EASE OF PURCHASE
Q. After 2 counter offers and 1 addendum, and 2 price reductions, we have finally come to terms with the seller on a home we want to buy. On the final addendum, the seller said we are now purchasing “as is”. We intended the seller to pay for termite work, thinking the reductions in price were for other items in the home that needed fixing. Doesn’t the seller have to pay for termite work anyway since he agreed to it in the original agreement? T.Y. Rio Vista
A. Wow! Your agent has earned their money. The original contract sets down terms for sale, the price to be paid, who fixes what, and who pays for certain items. When a counter offer is presented, that means any terms identified in the counter offer supercede the original contract. Those things identified in the counter offer now become part of the contract, but the numbers and terms on the counter are now the new contract amounts.
Usually an addendum is used only on terms, and a seller who has given ground on price may want to present an addendum after a counter that has caused a reduction in price to clarify what they will and will not pay for at the new agreed price. In your case, the seller obviously feels that the price reductions go beyond what he is willing to pay, and now has drawn the line. Presenting an “as is” means what it implies, that the seller will spend no money to sell the home. If you need termite work done, now you will have to pay for it. Since the counter offers and the addendum override the original contract, the price you negotiated has revealed new terms. The question now is if you are getting a low enough price to fix what is needed and not end up paying more than the value of the home. Often it’s better to let the seller win that price negotiation and make enough to afford the repairs. Keep in mind that repairs could have cost overruns for unseen damage, and hammering the seller on price may come back to haunt you in repair costs.
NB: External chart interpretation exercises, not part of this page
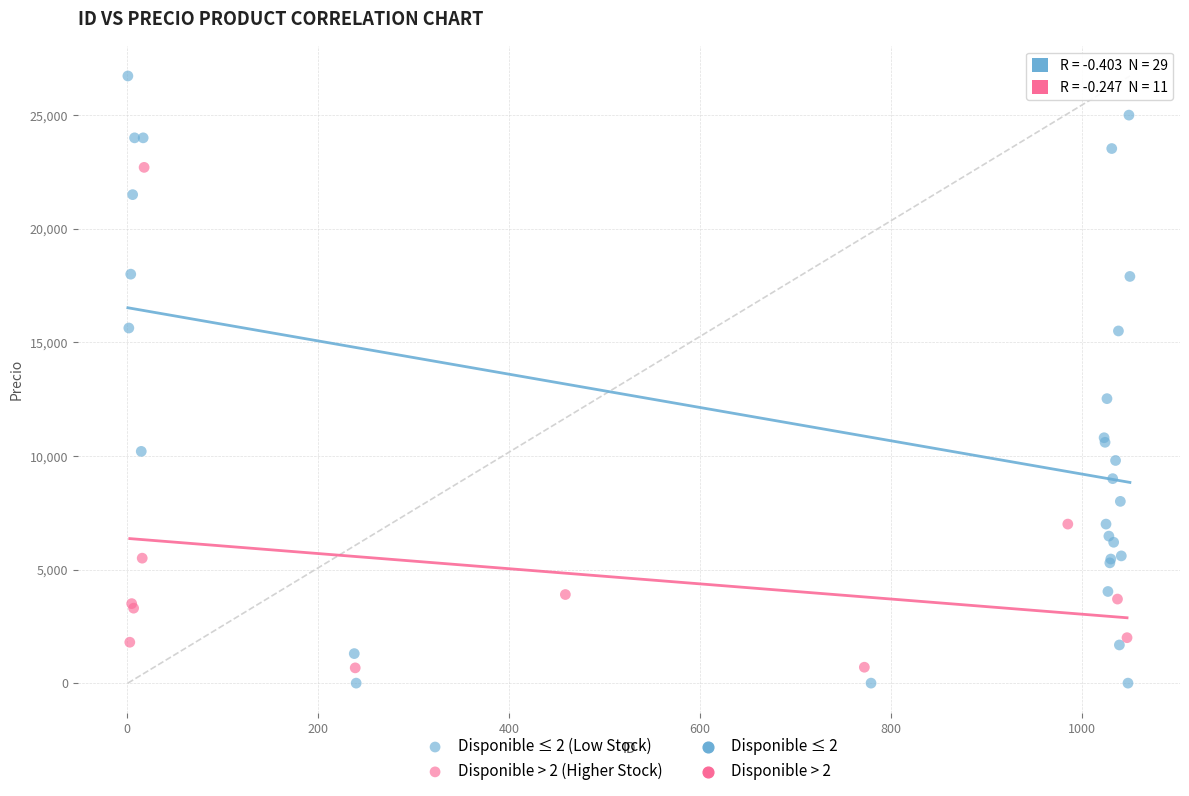

Which series has the widest spread of Y values?

Disponible ≤ 2 (Low Stock)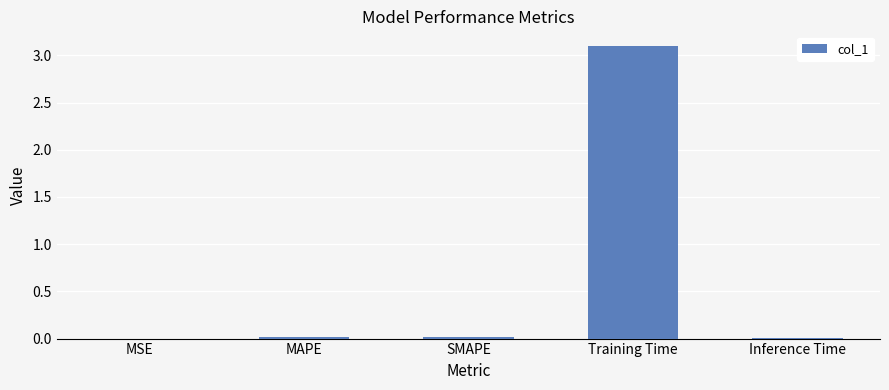

Between MAPE and Training Time, which is larger?

Training Time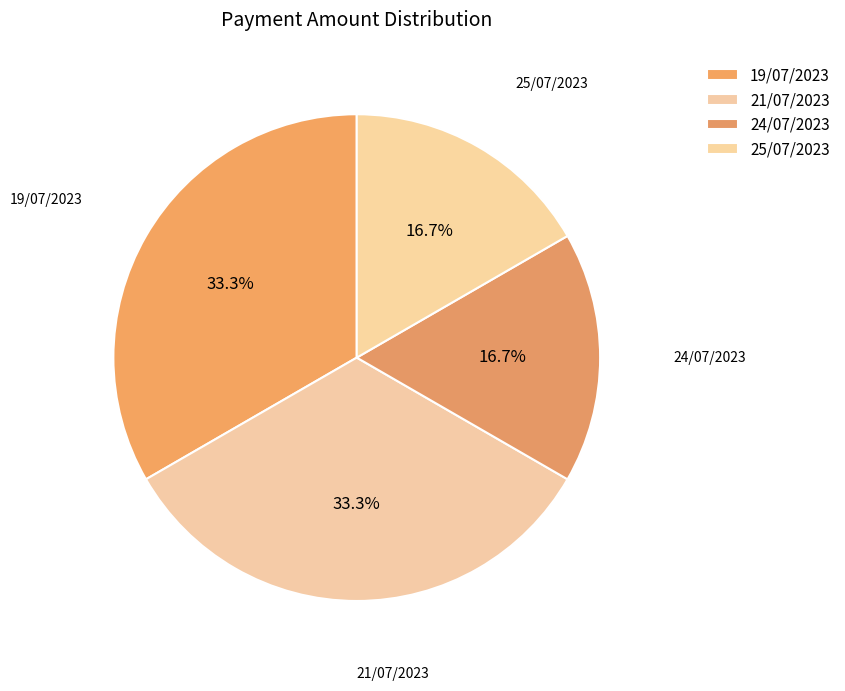

How many segments does this pie chart have?

4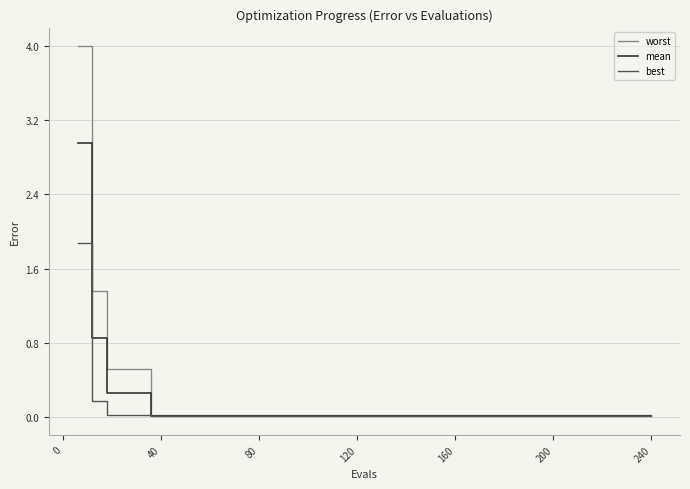

Which series has the largest range (max minus min)?

worst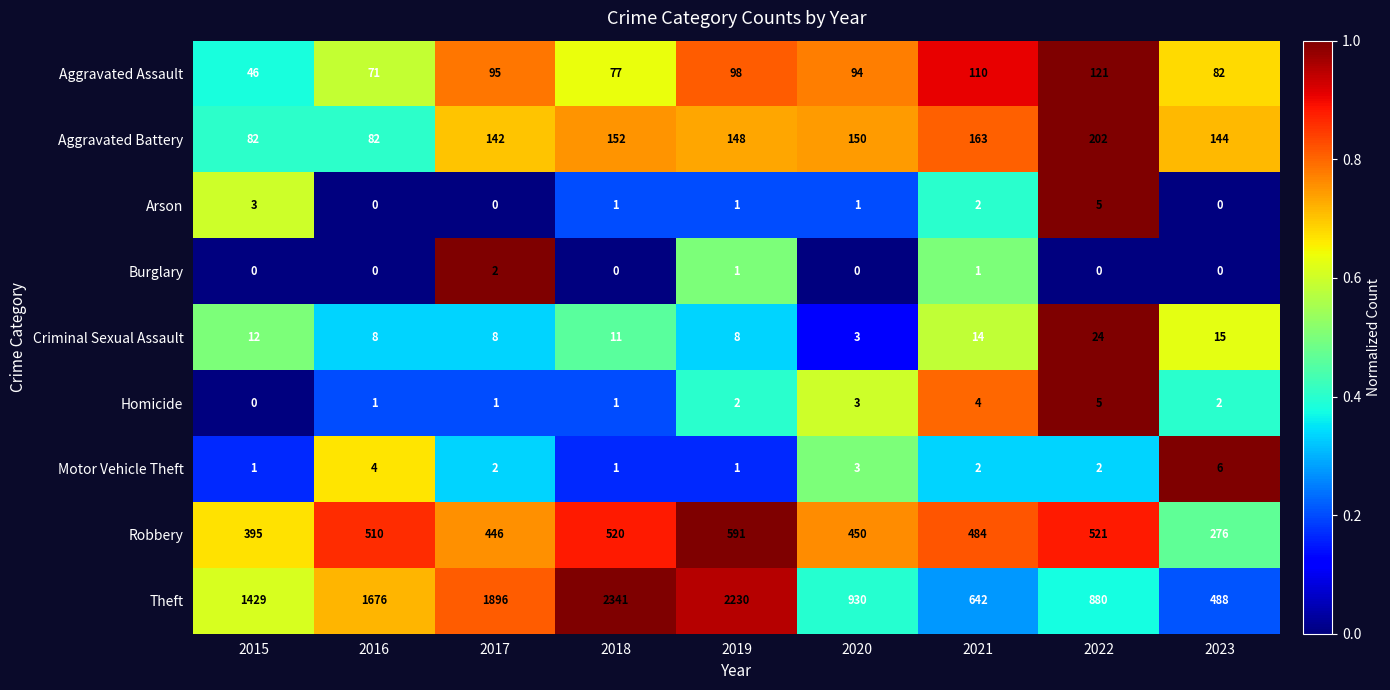

What is the spread (max minus min) of values at 2020?

930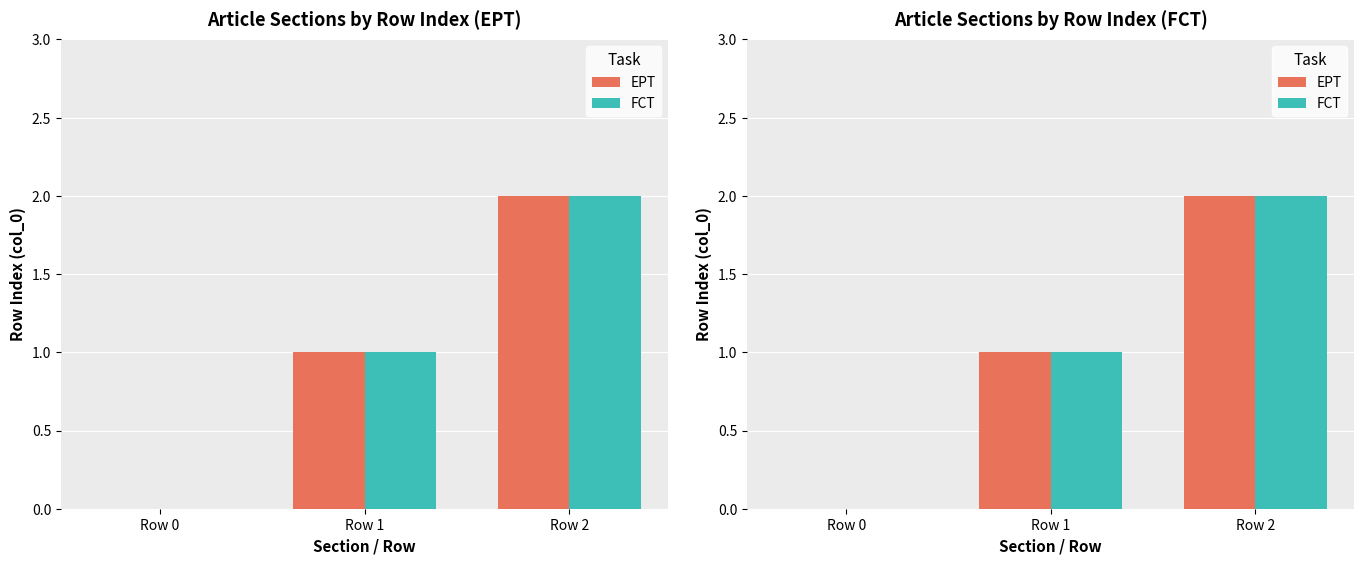

Reading left to right, transcribe all the data shown in this chart.

EPT: Row 0=0	Row 1=1	Row 2=2
FCT: Row 0=0	Row 1=1	Row 2=2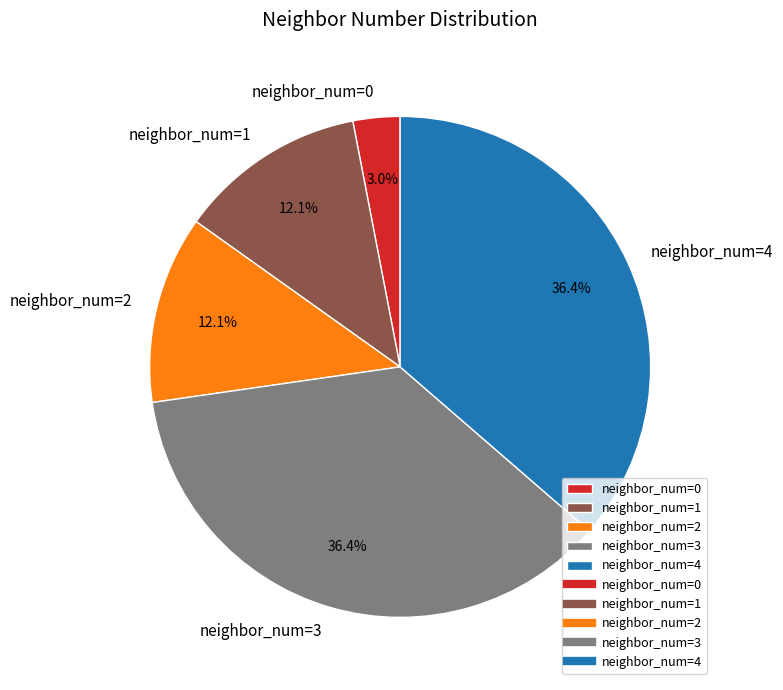

Is the sum of neighbor_num=1 and neighbor_num=2 greater than half?

No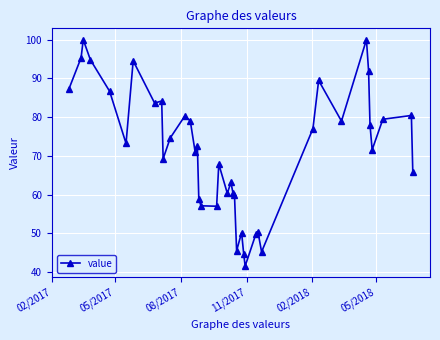

What is the greatest value displayed?

100.0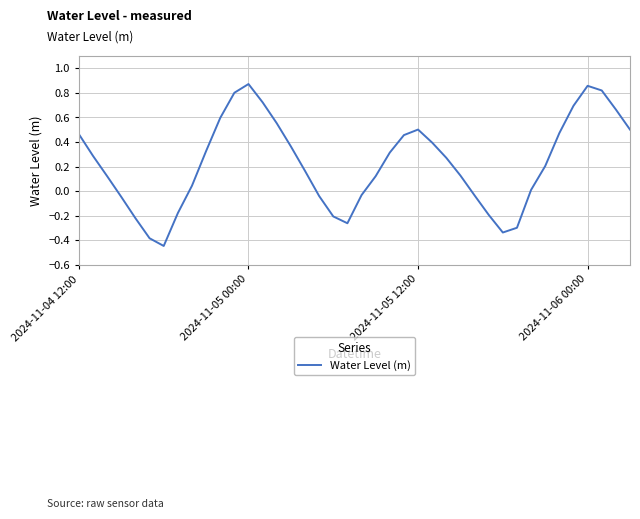

Does the chart have visible grid lines?

Yes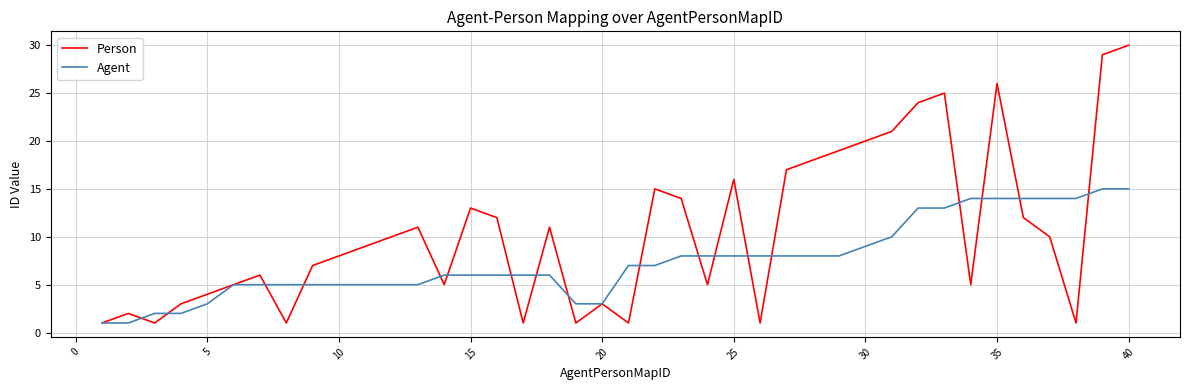

What is the maximum value shown in the chart?

30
Q. I want to purchase a retail business, but how should I approach the owner’s asking price? Is there a formula or price breakdown to assess the true value? M.A. Rio Vista
A. A retail store with stocked inventory for sale will break down to the following six categories: inventory, fixtures, leasehold improvements, covenant not to compete, goodwill, and real estate. The real estate should be separated from the business and assessed for its own value. Since most sellers want to package the price when real estate is involved, it is real easy to pay too much for the building.
Goodwill really has no value, it really becomes a gesture to identify how bad you want to buy out this seller, and can push up the price of the business beyond realistic value.
Your real interest is in tangibles like inventory, fixtures, and leasehold improvements. Take inventory; is it current, or does it need to be discounted? Also, inventory should only be valued at wholesale, and the seller should be able to provide an inventory list with invoices.
Fixtures need to be priced based on age and functional capability. In some cases, replacement cost would apply if the fixture is specific to the business.
Leasehold improvements would include all those things done to create the theme and character of the store, giving it the identity for customer attraction.
The last thing to value would be the covenant not to compete; do you care if this seller opens across the street from you? If so, then this item could be important enough to give a value. What is not addressed here are owner financials for revue, work in progress, accounts receivable, vendors owed, and the cost of a new lease if the space is rented.
Your approach should include two and five year business plans/goals to determine your profit after servicing the purchase debt.
Just a note from the Small Business Administration: the majority of small business fails in the first two years due to lack of planning and improper funding. Good luck.